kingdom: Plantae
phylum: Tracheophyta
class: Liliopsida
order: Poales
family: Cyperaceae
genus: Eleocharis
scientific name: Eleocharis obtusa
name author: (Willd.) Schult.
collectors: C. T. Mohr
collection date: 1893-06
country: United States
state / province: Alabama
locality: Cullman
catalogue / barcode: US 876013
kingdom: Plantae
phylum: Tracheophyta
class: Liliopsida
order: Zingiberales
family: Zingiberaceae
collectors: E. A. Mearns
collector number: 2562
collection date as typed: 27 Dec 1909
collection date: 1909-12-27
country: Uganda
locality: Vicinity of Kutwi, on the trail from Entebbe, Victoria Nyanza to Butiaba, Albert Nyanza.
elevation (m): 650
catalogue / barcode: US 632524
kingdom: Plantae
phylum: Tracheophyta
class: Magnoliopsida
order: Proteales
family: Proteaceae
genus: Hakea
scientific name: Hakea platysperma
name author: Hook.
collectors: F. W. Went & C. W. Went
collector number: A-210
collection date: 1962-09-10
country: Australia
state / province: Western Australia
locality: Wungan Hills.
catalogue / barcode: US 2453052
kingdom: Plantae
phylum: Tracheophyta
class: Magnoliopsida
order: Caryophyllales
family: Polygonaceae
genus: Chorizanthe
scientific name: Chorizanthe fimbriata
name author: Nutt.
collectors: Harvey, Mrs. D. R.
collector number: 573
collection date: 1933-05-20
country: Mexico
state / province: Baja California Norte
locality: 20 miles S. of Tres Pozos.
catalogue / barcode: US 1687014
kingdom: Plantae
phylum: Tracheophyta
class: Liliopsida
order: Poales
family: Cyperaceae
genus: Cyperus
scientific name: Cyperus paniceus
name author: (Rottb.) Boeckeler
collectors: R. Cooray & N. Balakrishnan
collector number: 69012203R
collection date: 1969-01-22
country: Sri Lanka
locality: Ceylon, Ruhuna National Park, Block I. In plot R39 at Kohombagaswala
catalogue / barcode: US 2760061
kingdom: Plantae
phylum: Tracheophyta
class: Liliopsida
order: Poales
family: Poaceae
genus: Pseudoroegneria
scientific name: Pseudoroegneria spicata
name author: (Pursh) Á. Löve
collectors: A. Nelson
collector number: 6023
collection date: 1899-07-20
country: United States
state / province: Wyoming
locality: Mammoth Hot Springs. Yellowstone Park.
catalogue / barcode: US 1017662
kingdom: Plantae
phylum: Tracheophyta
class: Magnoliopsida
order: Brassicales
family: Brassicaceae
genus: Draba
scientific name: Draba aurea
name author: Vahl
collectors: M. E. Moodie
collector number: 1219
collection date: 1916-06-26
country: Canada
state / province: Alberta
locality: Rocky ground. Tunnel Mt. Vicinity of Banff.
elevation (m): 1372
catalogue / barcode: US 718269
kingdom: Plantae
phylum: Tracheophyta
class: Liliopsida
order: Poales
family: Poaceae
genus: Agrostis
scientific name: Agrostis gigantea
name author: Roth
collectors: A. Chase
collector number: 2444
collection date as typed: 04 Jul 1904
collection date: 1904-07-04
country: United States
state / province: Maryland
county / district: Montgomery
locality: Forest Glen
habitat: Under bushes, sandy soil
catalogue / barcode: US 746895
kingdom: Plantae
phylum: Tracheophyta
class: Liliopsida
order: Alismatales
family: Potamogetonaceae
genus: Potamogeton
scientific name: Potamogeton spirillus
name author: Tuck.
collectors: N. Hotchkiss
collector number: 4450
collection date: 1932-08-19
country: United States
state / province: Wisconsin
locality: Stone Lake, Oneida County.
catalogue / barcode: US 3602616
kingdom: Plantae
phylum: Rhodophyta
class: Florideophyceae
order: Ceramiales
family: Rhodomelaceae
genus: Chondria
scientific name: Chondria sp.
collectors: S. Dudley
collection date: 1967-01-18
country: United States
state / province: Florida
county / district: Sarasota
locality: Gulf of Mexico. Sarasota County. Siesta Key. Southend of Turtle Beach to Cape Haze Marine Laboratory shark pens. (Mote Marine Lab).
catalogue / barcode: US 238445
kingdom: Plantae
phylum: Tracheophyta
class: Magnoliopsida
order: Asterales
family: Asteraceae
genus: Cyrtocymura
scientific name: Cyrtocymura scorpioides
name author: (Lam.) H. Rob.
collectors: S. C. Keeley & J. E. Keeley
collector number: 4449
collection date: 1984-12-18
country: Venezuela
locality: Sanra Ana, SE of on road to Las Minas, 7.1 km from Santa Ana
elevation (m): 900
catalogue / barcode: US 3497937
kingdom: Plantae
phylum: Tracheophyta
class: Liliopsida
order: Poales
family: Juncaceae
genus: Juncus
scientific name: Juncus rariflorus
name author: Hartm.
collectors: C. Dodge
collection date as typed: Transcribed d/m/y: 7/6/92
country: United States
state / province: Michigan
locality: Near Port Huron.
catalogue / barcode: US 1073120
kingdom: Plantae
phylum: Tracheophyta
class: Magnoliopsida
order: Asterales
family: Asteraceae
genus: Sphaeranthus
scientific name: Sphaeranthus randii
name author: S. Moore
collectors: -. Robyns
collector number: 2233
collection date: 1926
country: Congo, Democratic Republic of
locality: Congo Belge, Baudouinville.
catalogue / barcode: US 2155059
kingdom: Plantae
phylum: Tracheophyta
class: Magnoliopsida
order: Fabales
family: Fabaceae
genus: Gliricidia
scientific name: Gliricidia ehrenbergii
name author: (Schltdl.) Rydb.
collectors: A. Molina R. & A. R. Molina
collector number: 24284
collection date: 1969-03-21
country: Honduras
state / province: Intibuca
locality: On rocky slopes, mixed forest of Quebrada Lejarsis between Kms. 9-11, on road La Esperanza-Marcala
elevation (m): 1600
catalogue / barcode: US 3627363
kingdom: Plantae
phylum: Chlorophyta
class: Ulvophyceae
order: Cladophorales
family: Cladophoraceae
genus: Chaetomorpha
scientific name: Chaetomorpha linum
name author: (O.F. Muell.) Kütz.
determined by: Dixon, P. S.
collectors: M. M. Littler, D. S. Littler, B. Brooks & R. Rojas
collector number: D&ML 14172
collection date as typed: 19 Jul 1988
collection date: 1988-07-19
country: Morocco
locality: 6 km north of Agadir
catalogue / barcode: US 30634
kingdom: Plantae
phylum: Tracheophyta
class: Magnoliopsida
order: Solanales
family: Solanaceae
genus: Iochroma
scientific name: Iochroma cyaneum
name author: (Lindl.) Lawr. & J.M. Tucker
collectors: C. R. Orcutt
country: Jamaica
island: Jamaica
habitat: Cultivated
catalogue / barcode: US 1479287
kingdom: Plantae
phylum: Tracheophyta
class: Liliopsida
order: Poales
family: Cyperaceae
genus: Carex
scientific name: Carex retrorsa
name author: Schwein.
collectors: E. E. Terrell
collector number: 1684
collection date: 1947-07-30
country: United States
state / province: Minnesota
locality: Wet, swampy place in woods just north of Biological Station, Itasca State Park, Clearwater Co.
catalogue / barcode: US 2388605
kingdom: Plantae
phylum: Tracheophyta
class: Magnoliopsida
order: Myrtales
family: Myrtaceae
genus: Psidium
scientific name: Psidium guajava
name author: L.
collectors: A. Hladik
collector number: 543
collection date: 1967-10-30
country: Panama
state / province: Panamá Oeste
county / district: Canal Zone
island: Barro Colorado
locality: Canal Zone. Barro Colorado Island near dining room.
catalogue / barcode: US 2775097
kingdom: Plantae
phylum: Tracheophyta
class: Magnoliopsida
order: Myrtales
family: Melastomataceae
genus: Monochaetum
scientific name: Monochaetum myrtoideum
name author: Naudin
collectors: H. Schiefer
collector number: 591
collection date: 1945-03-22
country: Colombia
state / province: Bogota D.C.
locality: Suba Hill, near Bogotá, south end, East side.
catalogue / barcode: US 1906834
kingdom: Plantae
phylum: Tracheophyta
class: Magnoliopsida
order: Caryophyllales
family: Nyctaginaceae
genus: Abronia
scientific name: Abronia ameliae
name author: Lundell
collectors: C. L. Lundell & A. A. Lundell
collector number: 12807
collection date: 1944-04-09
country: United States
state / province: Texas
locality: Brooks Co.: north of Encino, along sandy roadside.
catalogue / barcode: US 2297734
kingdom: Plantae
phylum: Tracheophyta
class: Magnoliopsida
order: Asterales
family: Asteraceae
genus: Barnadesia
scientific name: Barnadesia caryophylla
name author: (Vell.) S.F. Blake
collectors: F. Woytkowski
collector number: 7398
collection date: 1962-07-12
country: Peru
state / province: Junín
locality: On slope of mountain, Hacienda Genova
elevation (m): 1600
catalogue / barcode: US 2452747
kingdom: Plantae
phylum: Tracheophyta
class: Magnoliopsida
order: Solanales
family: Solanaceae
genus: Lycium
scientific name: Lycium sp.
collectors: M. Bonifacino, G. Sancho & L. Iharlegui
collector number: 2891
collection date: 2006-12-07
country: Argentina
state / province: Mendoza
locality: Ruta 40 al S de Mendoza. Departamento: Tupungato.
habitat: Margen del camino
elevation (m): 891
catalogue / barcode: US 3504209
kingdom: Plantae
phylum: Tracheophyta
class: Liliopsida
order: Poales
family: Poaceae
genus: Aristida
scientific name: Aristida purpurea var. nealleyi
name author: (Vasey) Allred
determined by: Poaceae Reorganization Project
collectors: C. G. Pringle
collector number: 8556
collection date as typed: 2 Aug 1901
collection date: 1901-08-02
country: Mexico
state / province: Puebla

→ **WHAT YOU HAVE TO DO**:
Copy the stretch from the start of the items through the line containing "country: Uganda", changing every "collectors" to "collected by" and leaving all else unchanged.

→ **EXERCISE ANSWER**:
kingdom: Plantae
phylum: Tracheophyta
class: Liliopsida
order: Poales
family: Cyperaceae
genus: Eleocharis
scientific name: Eleocharis obtusa
name author: (Willd.) Schult.
collected by: C. T. Mohr
collection date: 1893-06
country: United States
state / province: Alabama
locality: Cullman
catalogue / barcode: US 876013
kingdom: Plantae
phylum: Tracheophyta
class: Liliopsida
order: Zingiberales
family: Zingiberaceae
collected by: E. A. Mearns
collector number: 2562
collection date as typed: 27 Dec 1909
collection date: 1909-12-27
country: Uganda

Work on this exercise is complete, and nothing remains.